Donc, après la projection, il y a « débat » comme il se doit. Et là encore un glissement sémantique : Monsieur le réalisateur, dont la promo se confond avec son sujet, devient légitime à parler de cette lutte qui n’a jamais été la sienne. Il répond de bon gré aux questions qu’on lui pose sur cette petite révolution à laquelle il s’est « frotté » pour reprendre le terme utilisé par la journaliste de francecul sans qu’on ne fasse plus la différence entre le film et la vraie histoire (comme à la télé).
Même les occupants de la ZAD, quand ils tentent de faire un parallèle avec leur lutte, se tournent plus volontiers vers le réalisateur que vers la salle, eux les vrais résistants d’aujourd’hui, eux les ceux-qui veulent un autre monde… « Chez-nous aussi Monsieur Rouaud, c’est le Far-West, on a même un lieu qui porte ce nom, venez nous voir… » Le monsieur sourit, il doit se dire qu’il verra ça plus tard.

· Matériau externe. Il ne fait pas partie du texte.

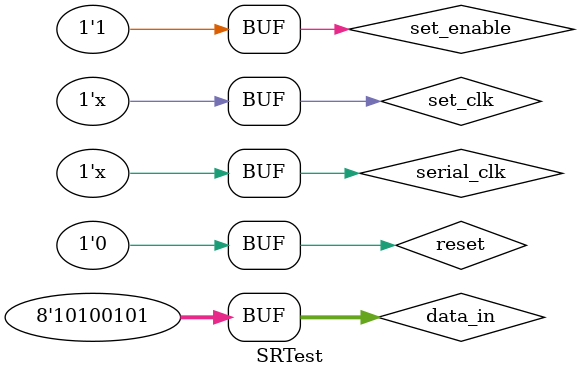
<source format=v>
`timescale 1ns / 1ps


module SRTest;

	// Inputs
	reg serial_clk;
	reg reset;
	reg set_enable;
	reg set_clk;
	reg [7:0] data_in;

	// Outputs
	wire serial_out;
	wire serial_clk_out;
	wire busy;

	// Instantiate the Unit Under Test (UUT)
	shiftreg_out uut (
		.serial_clk(serial_clk), 
		.serial_out(serial_out),
		.busy(busy), 
		.reset(reset), 
		.set_enable(set_enable), 
		.set_clk(set_clk), 
		.data_in(data_in)
	);

	initial begin
		// Initialize Inputs
		serial_clk = 0;
		reset = 1;
		set_enable = 1;
		set_clk = 0;
		data_in = 0;

		// Wait 100 ns for global reset to finish
		#100;
        
		// Add stimulus here
		#1000 reset=0;
		#100 data_in=8'hF1;
		set_enable=0;
		#800 set_enable=1;
		#25000 data_in=8'hA5;
		#100 set_enable=0;
		#400 set_enable=1;
	end
	
		always
			#100 set_clk=!set_clk;
		always
			#200 serial_clk=!serial_clk;
			
      
endmodule


</source>
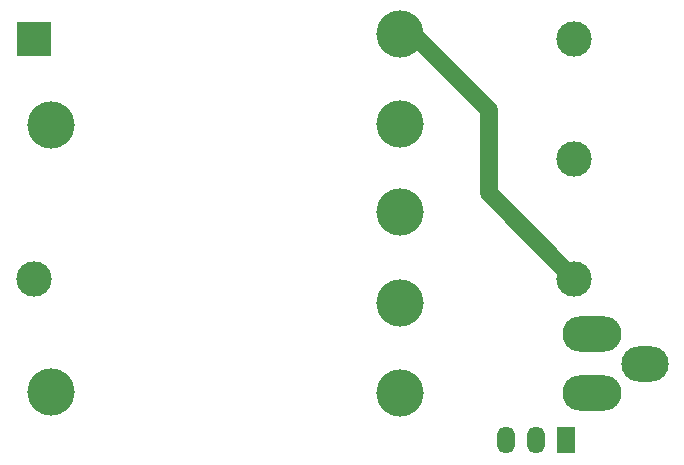
<source format=gbr>
G04 #@! TF.GenerationSoftware,KiCad,Pcbnew,(5.0.2)-1*
G04 #@! TF.CreationDate,2019-01-19T19:24:23-05:00*
G04 #@! TF.ProjectId,Keithley_177_power_repair,4b656974-686c-4657-995f-3137375f706f,rev?*
G04 #@! TF.SameCoordinates,Original*
G04 #@! TF.FileFunction,Copper,L2,Bot*
G04 #@! TF.FilePolarity,Positive*
%FSLAX46Y46*%
G04 Gerber Fmt 4.6, Leading zero omitted, Abs format (unit mm)*
G04 Created by KiCad (PCBNEW (5.0.2)-1) date 1/19/2019 7:24:23 PM*
%MOMM*%
%LPD*%
G01*
G04 APERTURE LIST*
G04 #@! TA.AperFunction,ComponentPad*
%ADD10O,5.000000X3.000000*%
G04 #@! TD*
G04 #@! TA.AperFunction,ComponentPad*
%ADD11O,4.000000X3.000000*%
G04 #@! TD*
G04 #@! TA.AperFunction,ComponentPad*
%ADD12C,4.000000*%
G04 #@! TD*
G04 #@! TA.AperFunction,ComponentPad*
%ADD13C,3.000000*%
G04 #@! TD*
G04 #@! TA.AperFunction,ComponentPad*
%ADD14R,3.000000X3.000000*%
G04 #@! TD*
G04 #@! TA.AperFunction,ComponentPad*
%ADD15R,1.500000X2.300000*%
G04 #@! TD*
G04 #@! TA.AperFunction,ComponentPad*
%ADD16O,1.500000X2.300000*%
G04 #@! TD*
G04 #@! TA.AperFunction,Conductor*
%ADD17C,2.000000*%
G04 #@! TD*
G04 #@! TA.AperFunction,Conductor*
%ADD18C,1.500000*%
G04 #@! TD*
G04 APERTURE END LIST*
D10*
G04 #@! TO.P,VR101,1*
G04 #@! TO.N,Net-(U1-Pad1)*
X81200000Y-78000000D03*
D11*
G04 #@! TO.P,VR101,2*
G04 #@! TO.N,GNDA*
X85700000Y-75500000D03*
D10*
G04 #@! TO.P,VR101,3*
G04 #@! TO.N,Net-(TP3-Pad1)*
X81200000Y-73000000D03*
G04 #@! TD*
D12*
G04 #@! TO.P,T101,2*
G04 #@! TO.N,+15V*
X65000000Y-78000000D03*
G04 #@! TO.P,T101,3*
G04 #@! TO.N,GND*
X65000000Y-70400000D03*
G04 #@! TO.P,T101,4*
G04 #@! TO.N,+15V*
X65000000Y-62700000D03*
G04 #@! TO.P,T101,5*
G04 #@! TO.N,GND*
X65000000Y-55200000D03*
G04 #@! TO.P,T101,6*
G04 #@! TO.N,-15V*
X65000000Y-47600000D03*
G04 #@! TO.P,T101,8*
G04 #@! TO.N,/N*
X35400000Y-55300000D03*
G04 #@! TO.P,T101,11*
G04 #@! TO.N,/L*
X35400000Y-77900000D03*
G04 #@! TD*
D13*
G04 #@! TO.P,T1,5*
G04 #@! TO.N,+15V*
X79720000Y-48000000D03*
G04 #@! TO.P,T1,4*
G04 #@! TO.N,GND*
X79720000Y-58160000D03*
G04 #@! TO.P,T1,3*
G04 #@! TO.N,-15V*
X79720000Y-68320000D03*
G04 #@! TO.P,T1,2*
G04 #@! TO.N,/L*
X34000000Y-68320000D03*
D14*
G04 #@! TO.P,T1,1*
G04 #@! TO.N,/N*
X34000000Y-48000000D03*
G04 #@! TD*
D15*
G04 #@! TO.P,U1,1*
G04 #@! TO.N,Net-(U1-Pad1)*
X79000000Y-82000000D03*
D16*
G04 #@! TO.P,U1,2*
G04 #@! TO.N,GNDA*
X76460000Y-82000000D03*
G04 #@! TO.P,U1,3*
G04 #@! TO.N,Net-(TP3-Pad1)*
X73920000Y-82000000D03*
G04 #@! TD*
D17*
G04 #@! TO.N,-15V*
X65000000Y-47600000D02*
X65600000Y-47600000D01*
D18*
X65000000Y-47600000D02*
X66100000Y-47600000D01*
X66100000Y-47600000D02*
X72500000Y-54000000D01*
X72500000Y-61100000D02*
X79720000Y-68320000D01*
X72500000Y-54000000D02*
X72500000Y-61100000D01*
G04 #@! TD*
M02*

</source>
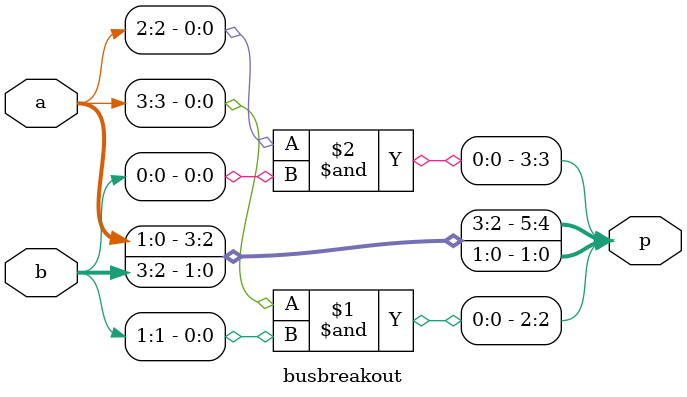
<source format=v>
module busbreakout (
input wire [3:0] a,
 input wire [3:0] b,
 output wire [5:0] p
 ) ;

 assign p = {a [1:0] , (a [2] & b [0]) , (a [3] & b [1]) , b [3:2]};

endmodule

</source>
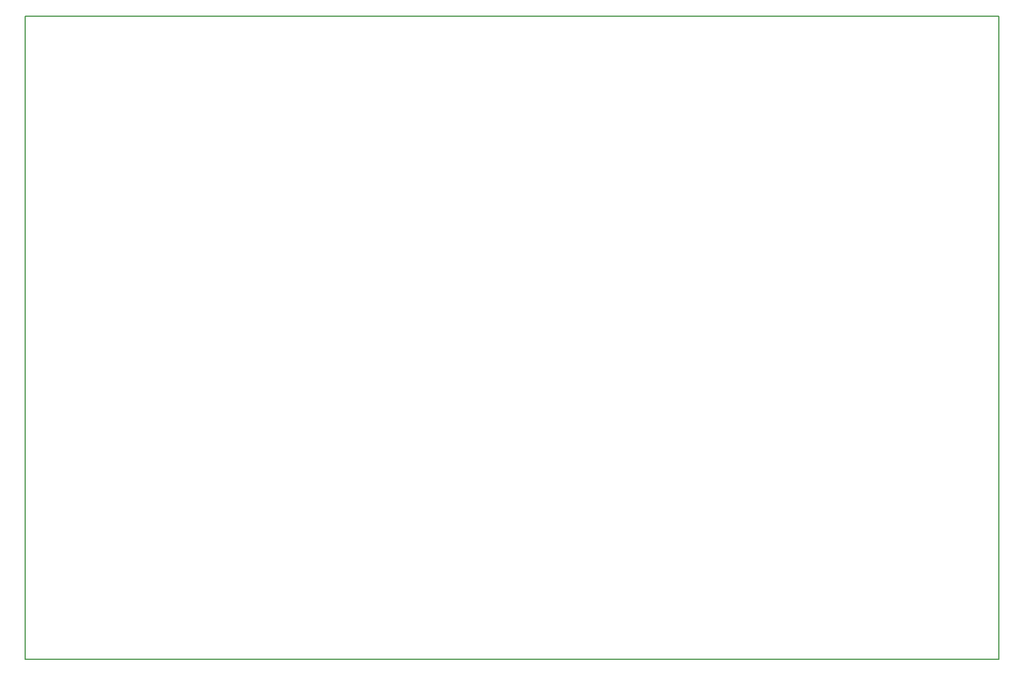
<source format=gbr>
G04 PROTEUS GERBER X2 FILE*
%TF.GenerationSoftware,Labcenter,Proteus,8.11-SP0-Build30052*%
%TF.CreationDate,2022-11-07T16:30:26+00:00*%
%TF.FileFunction,NonPlated,0,2,NPTH*%
%TF.FilePolarity,Positive*%
%TF.Part,Single*%
%TF.SameCoordinates,{2811b8d5-d4f7-46d7-8bd2-63344e37ddfc}*%
%FSLAX45Y45*%
%MOMM*%
G01*
%TA.AperFunction,Profile*%
%ADD26C,0.203200*%
%TD.AperFunction*%
D26*
X-9750000Y-3250000D02*
X+5000000Y-3250000D01*
X+5000000Y+6500000D01*
X-9750000Y+6500000D01*
X-9750000Y-3250000D01*
M02*

</source>
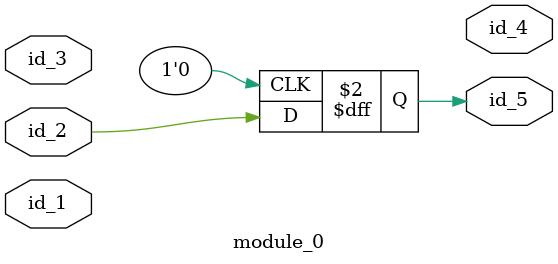
<source format=v>
module module_0 (
    id_1,
    id_2,
    id_3,
    id_4,
    id_5
);
  output id_5;
  output id_4;
  inout id_3;
  input id_2;
  inout id_1;
  always @(posedge 1'd0) begin
    id_5 <= id_2;
  end
endmodule

</source>
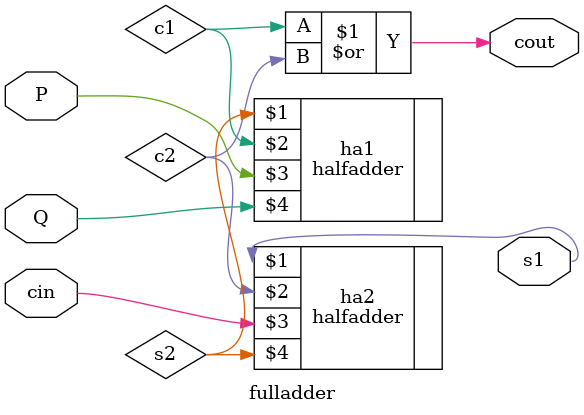
<source format=sv>
`include "halfadder.sv"

module fulladder(output s1,cout, input cin,P,Q);
  wire s2,c2,c1;
  halfadder ha1(s2,c1,P,Q);
  halfadder ha2(s1,c2,cin,s2);
  or or1(cout,c1,c2);
endmodule
</source>
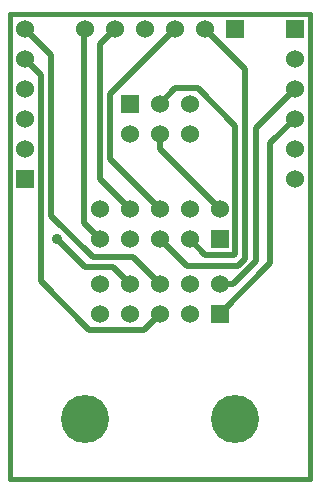
<source format=gtl>
G04 (created by PCBNEW-RS274X (2012-01-19 BZR 3256)-stable) date 07/10/2012 22:08:04*
G01*
G70*
G90*
%MOIN*%
G04 Gerber Fmt 3.4, Leading zero omitted, Abs format*
%FSLAX34Y34*%
G04 APERTURE LIST*
%ADD10C,0.006000*%
%ADD11C,0.015000*%
%ADD12C,0.160000*%
%ADD13R,0.060000X0.060000*%
%ADD14C,0.060000*%
%ADD15C,0.035000*%
%ADD16C,0.019800*%
G04 APERTURE END LIST*
G54D10*
G54D11*
X86000Y-40000D02*
X76000Y-40000D01*
X86000Y-55500D02*
X86000Y-40000D01*
X76000Y-55500D02*
X86000Y-55500D01*
X76000Y-40000D02*
X76000Y-55500D01*
G54D12*
X83500Y-53500D03*
X78500Y-53500D03*
G54D13*
X83000Y-47500D03*
G54D14*
X83000Y-46500D03*
X82000Y-47500D03*
X82000Y-46500D03*
X81000Y-47500D03*
X81000Y-46500D03*
X80000Y-47500D03*
X80000Y-46500D03*
X79000Y-47500D03*
X79000Y-46500D03*
G54D13*
X83000Y-50000D03*
G54D14*
X83000Y-49000D03*
X82000Y-50000D03*
X82000Y-49000D03*
X81000Y-50000D03*
X81000Y-49000D03*
X80000Y-50000D03*
X80000Y-49000D03*
X79000Y-50000D03*
X79000Y-49000D03*
G54D13*
X80000Y-43000D03*
G54D14*
X80000Y-44000D03*
X81000Y-43000D03*
X81000Y-44000D03*
X82000Y-43000D03*
X82000Y-44000D03*
G54D13*
X76500Y-45500D03*
G54D14*
X76500Y-44500D03*
X76500Y-43500D03*
X76500Y-42500D03*
X76500Y-41500D03*
X76500Y-40500D03*
G54D13*
X83500Y-40500D03*
G54D14*
X82500Y-40500D03*
X81500Y-40500D03*
X80500Y-40500D03*
X79500Y-40500D03*
X78500Y-40500D03*
G54D13*
X85500Y-40500D03*
G54D14*
X85500Y-41500D03*
X85500Y-42500D03*
X85500Y-43500D03*
X85500Y-44500D03*
X85500Y-45500D03*
G54D15*
X77569Y-47484D03*
G54D16*
X81000Y-44000D02*
X81000Y-44500D01*
X81000Y-44500D02*
X83000Y-46500D01*
X83000Y-50000D02*
X84685Y-48315D01*
X84685Y-44315D02*
X85500Y-43500D01*
X84685Y-48315D02*
X84685Y-44315D01*
X84204Y-43796D02*
X85500Y-42500D01*
X84204Y-48247D02*
X84204Y-43796D01*
X83451Y-49000D02*
X84204Y-48247D01*
X83000Y-49000D02*
X83451Y-49000D01*
X77374Y-41374D02*
X76500Y-40500D01*
X77374Y-46731D02*
X77374Y-41374D01*
X77375Y-46731D02*
X77374Y-46731D01*
X78759Y-48115D02*
X77375Y-46731D01*
X80115Y-48115D02*
X78759Y-48115D01*
X81000Y-49000D02*
X80115Y-48115D01*
X78652Y-50521D02*
X80479Y-50521D01*
X77040Y-42040D02*
X77040Y-48909D01*
X76500Y-41500D02*
X77040Y-42040D01*
X80479Y-50521D02*
X81000Y-50000D01*
X77040Y-48909D02*
X78652Y-50521D01*
X79435Y-48435D02*
X80000Y-49000D01*
X78520Y-48435D02*
X79435Y-48435D01*
X77569Y-47484D02*
X78520Y-48435D01*
X82520Y-48020D02*
X82000Y-47500D01*
X83466Y-48020D02*
X82520Y-48020D01*
X83521Y-47965D02*
X83466Y-48020D01*
X83521Y-43721D02*
X83521Y-47965D01*
X82279Y-42479D02*
X83521Y-43721D01*
X81521Y-42479D02*
X82279Y-42479D01*
X81000Y-43000D02*
X81521Y-42479D01*
X78500Y-40500D02*
X78460Y-40540D01*
X78460Y-46960D02*
X79000Y-47500D01*
X78460Y-40540D02*
X78460Y-46960D01*
X79016Y-45516D02*
X80000Y-46500D01*
X79016Y-40984D02*
X79016Y-45516D01*
X79500Y-40500D02*
X79016Y-40984D01*
X82500Y-40500D02*
X83841Y-41841D01*
X83841Y-41841D02*
X83841Y-48159D01*
X83841Y-48159D02*
X83591Y-48409D01*
X83591Y-48409D02*
X81909Y-48409D01*
X81909Y-48409D02*
X81000Y-47500D01*
X79336Y-44836D02*
X81000Y-46500D01*
X79336Y-42664D02*
X79336Y-44836D01*
X81500Y-40500D02*
X79336Y-42664D01*
M02*

</source>
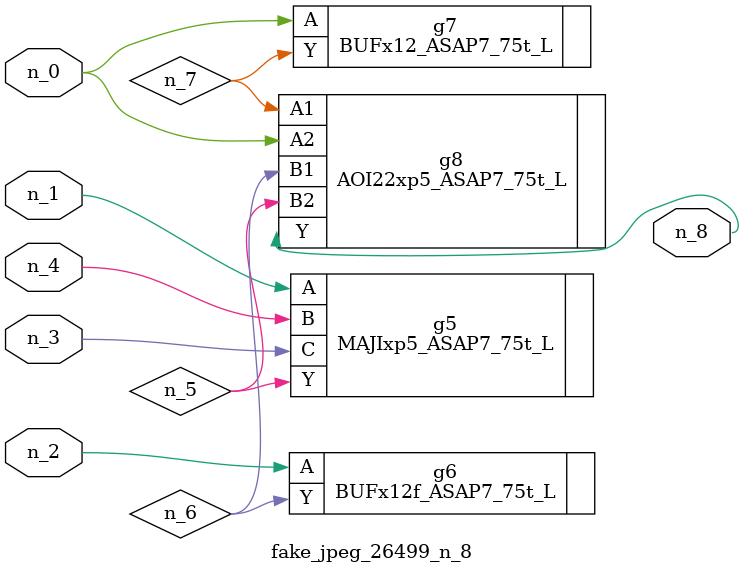
<source format=v>
module fake_jpeg_26499_n_8 (n_3, n_2, n_1, n_0, n_4, n_8);

input n_3;
input n_2;
input n_1;
input n_0;
input n_4;

output n_8;

wire n_6;
wire n_5;
wire n_7;

MAJIxp5_ASAP7_75t_L g5 ( 
.A(n_1),
.B(n_4),
.C(n_3),
.Y(n_5)
);

BUFx12f_ASAP7_75t_L g6 ( 
.A(n_2),
.Y(n_6)
);

BUFx12_ASAP7_75t_L g7 ( 
.A(n_0),
.Y(n_7)
);

AOI22xp5_ASAP7_75t_L g8 ( 
.A1(n_7),
.A2(n_0),
.B1(n_6),
.B2(n_5),
.Y(n_8)
);


endmodule
</source>
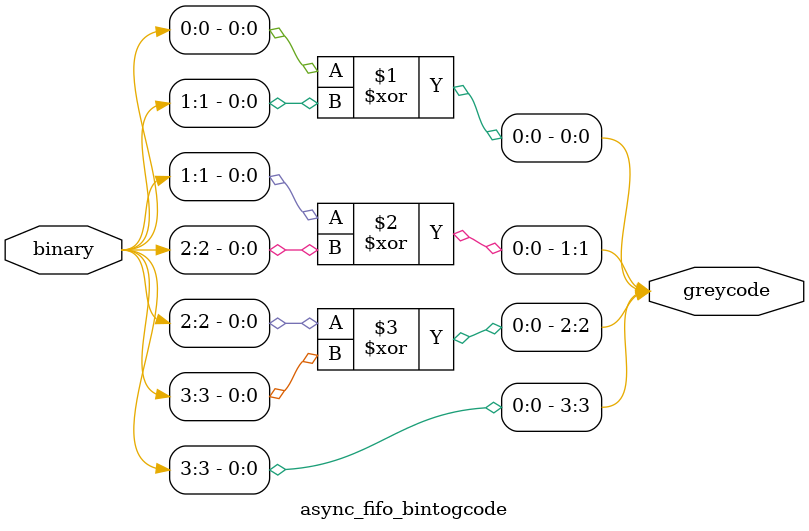
<source format=sv>


module async_fifo_bintogcode
  #(
    parameter SIGNAL_WIDTH = 4
    )
  (
   input logic [SIGNAL_WIDTH-1:0]  binary,
   output logic [SIGNAL_WIDTH-1:0] greycode
   );

  assign greycode[SIGNAL_WIDTH-1] = binary[SIGNAL_WIDTH-1];

  genvar 			   i;
  
  generate
    for(i = 0; i < SIGNAL_WIDTH-1; i++) begin      
      assign greycode[i] = binary[i] ^ binary[i+1];
    end
  endgenerate

endmodule

</source>
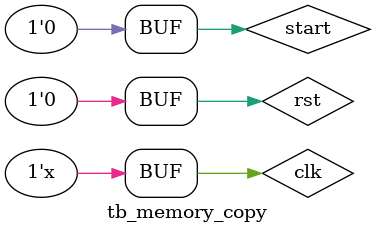
<source format=v>
`timescale 1ns / 1ps

module tb_memory_copy;

    // Testbench signals
    reg clk;
    reg rst;
    reg start;
    wire [15:0] data_out;
    wire doneC;
    wire doneR;

    // Instantiate DUT (Device Under Test)
    memory_copy dut (
        .clk(clk),
        .rst(rst),
        .start(start),
        .data_out(data_out),
        .doneC(doneC),
        .doneR(doneR)
    );

    // Clock generation (10ns period)
    initial clk = 0;
    always #5 clk = ~clk;

//rst
initial begin
rst = 0;
#1000 rst = 1;
#10 rst = 0;
end

// start
initial begin
start = 0;
#1200 start = 1;
#10 start = 0;
end


endmodule

</source>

Les deux seuls réels protagonistes du mouvement de soutien aux paysans du Larzac, adossés à la scène, de part et d’autre du réal, n’ont pas trop bronché. La dame posée à droite n’aurait pas pipé mot si quelqu’une ne lui avait demandé de se présenter (ce que le réal avait omis de faire) a même prononcer cette phrase « ça ne me dérange pas de ne servir à rien »…

Pour ce qui concerne le présent, Rouaud et ses spectateurs ne s’intéressent que modérément à la lutte de Notre Dame des Landes. Peut-être que Rouaud y pensera dans dix ans quand la lutte rentra dans l’histoire…
Il y a pourtant, à quelques kilomètres, une lutte locale et hautement politique qui devrait les interpellés. Le Larzac c’est de la fiction, il sont venus voir le spectacle. NDDL est bien réelle et trop proche. Quand, assis parmi les spectateurs, les zadistes abordent le sujet, la salle se vide petit à petit…
Les spectateurs ne sont pas venus à un meeting politique… C’est bien le problème de la confusion des genres dans ces projections pseudo militantes qui sont maintenant monnaie courante.
Les résistants de la ZAD ne sont pas très bons en promo… Ils sont meilleurs en action directe, en auto-construction, en auto-réduction et en maraîchage. Ils réfléchissent depuis longtemps à la communication sur leur combat mais il faut du temps pour faire un film et ils sont très occupés par leur lutte au quotidien, lutte pour se nourrir, lutte contre la police, lutte contre le froid…

Et puis Monsieur Hollande n’est pas venu et ne viendra pas à NDDL, et contrairement à Mitterrand pour le Larzac, il défend le projet d’aéroport, alors ne comptons pas sur une décision politique pour gagner. Ne parlons pas d’Europe Ecologie qui est venu et qui, un temps, pensait surement récupérer un peu de notoriété politique et qui a rapidement préféré oublier, malgré les déclarations tonitruantes de Bové devant le Sénat (il s’est oublié on dirait).
Bref, pour l’instant l’aéroport intéresse peu de monde et la ZAD n’est pas le Larzac, le problème est beaucoup plus global: il ne s’agit pas simplement de se battre contre des militaires mais contre tout le système d’alliance des politiques, de l’état et du capital.
Portons nos espoirs sur la manifestation nationale prévue à Nantes le 24 mars comme un début de rayonnement et peut être de rapport de force.
Enfin, une bonne nouvelle, un groupe automédia s’est créé sur la ZAD et espère finaliser un premier film pour le mois de mai.